* _What is needed_
Leaving out every picture, please repeat exactly the line that contains "thumb mcp: (195, 162)" and each line after it through the final line below.

%%

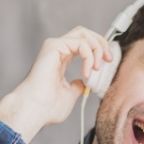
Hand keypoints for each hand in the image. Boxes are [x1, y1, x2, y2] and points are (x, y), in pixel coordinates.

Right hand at [0, 26, 112, 143]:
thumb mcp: (69, 95)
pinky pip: (80, 43)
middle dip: (101, 43)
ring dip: (97, 49)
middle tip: (108, 59)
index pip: (83, 43)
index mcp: (60, 59)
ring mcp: (54, 46)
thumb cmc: (47, 107)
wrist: (35, 110)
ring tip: (97, 68)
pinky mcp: (54, 46)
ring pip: (84, 34)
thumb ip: (76, 87)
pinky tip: (87, 72)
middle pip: (85, 33)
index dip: (98, 49)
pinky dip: (89, 56)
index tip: (108, 62)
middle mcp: (57, 50)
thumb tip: (82, 83)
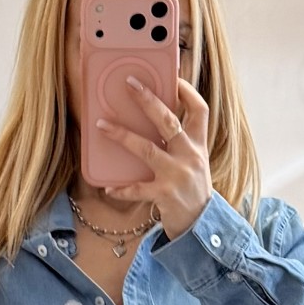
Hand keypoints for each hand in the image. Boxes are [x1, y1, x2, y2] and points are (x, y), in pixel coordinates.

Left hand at [93, 74, 213, 241]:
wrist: (201, 226)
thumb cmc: (192, 190)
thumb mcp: (195, 162)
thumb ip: (181, 143)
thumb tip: (155, 120)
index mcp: (199, 145)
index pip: (199, 111)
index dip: (187, 92)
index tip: (173, 79)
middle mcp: (190, 156)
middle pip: (169, 121)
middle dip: (148, 100)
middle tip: (130, 84)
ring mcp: (177, 175)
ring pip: (148, 149)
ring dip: (123, 136)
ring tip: (102, 125)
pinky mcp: (165, 195)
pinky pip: (138, 189)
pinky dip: (122, 190)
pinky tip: (109, 188)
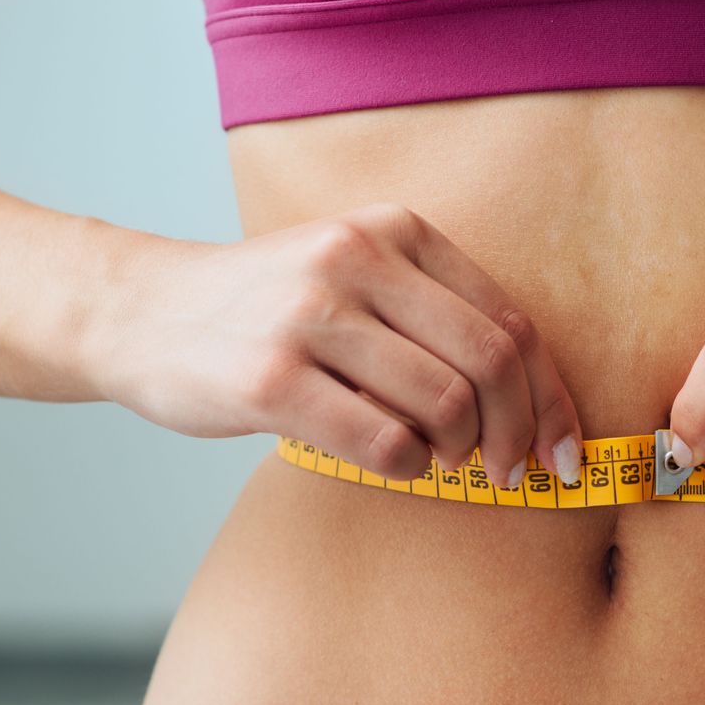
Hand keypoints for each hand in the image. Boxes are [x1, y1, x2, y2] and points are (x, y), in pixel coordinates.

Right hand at [92, 202, 585, 487]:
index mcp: (393, 231)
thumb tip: (534, 404)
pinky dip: (406, 466)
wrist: (139, 313)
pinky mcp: (271, 377)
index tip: (565, 451)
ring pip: (445, 404)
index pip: (510, 322)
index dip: (553, 398)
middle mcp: (356, 260)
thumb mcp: (353, 279)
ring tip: (437, 460)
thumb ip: (433, 317)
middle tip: (509, 473)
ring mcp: (310, 315)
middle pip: (492, 362)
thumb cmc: (264, 312)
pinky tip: (392, 461)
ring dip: (457, 452)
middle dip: (519, 433)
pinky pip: (384, 441)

%%

* _Answer to this exercise_
thumb mcp: (195, 162)
thumb ip: (181, 143)
thumb tip: (155, 120)
index mcp: (199, 145)
index pip: (199, 111)
index dip: (187, 92)
index tip: (173, 79)
middle mcp: (190, 156)
middle pip: (169, 121)
middle dip: (148, 100)
middle tip: (130, 84)
ring mcp: (177, 175)
ring pip: (148, 149)
ring dip: (123, 136)
ring tip: (102, 125)
pinky mcp: (165, 195)
pinky pip: (138, 189)
pinky dip: (122, 190)
pinky tip: (109, 188)
Hand keypoints for each hand in the image. Boxes are [x1, y1, x2, y2] and points are (x, y), in pixel coordinates.

Right hand at [92, 202, 585, 487]:
index mcp: (393, 231)
thumb tip: (534, 404)
pinky dip: (406, 466)
wrist: (139, 313)
pinky mcp: (271, 377)
index tip: (565, 451)
ring pip: (445, 404)
index pip: (510, 322)
index dip: (553, 398)
middle mcp: (356, 260)
thumb mcp: (353, 279)
ring tip: (437, 460)
thumb ip: (433, 317)
middle tip: (509, 473)
ring mcp: (310, 315)
middle pip: (492, 362)
thumb cmc: (264, 312)
pinky tip: (392, 461)
ring dip: (457, 452)
middle dip: (519, 433)
pinky pip: (384, 441)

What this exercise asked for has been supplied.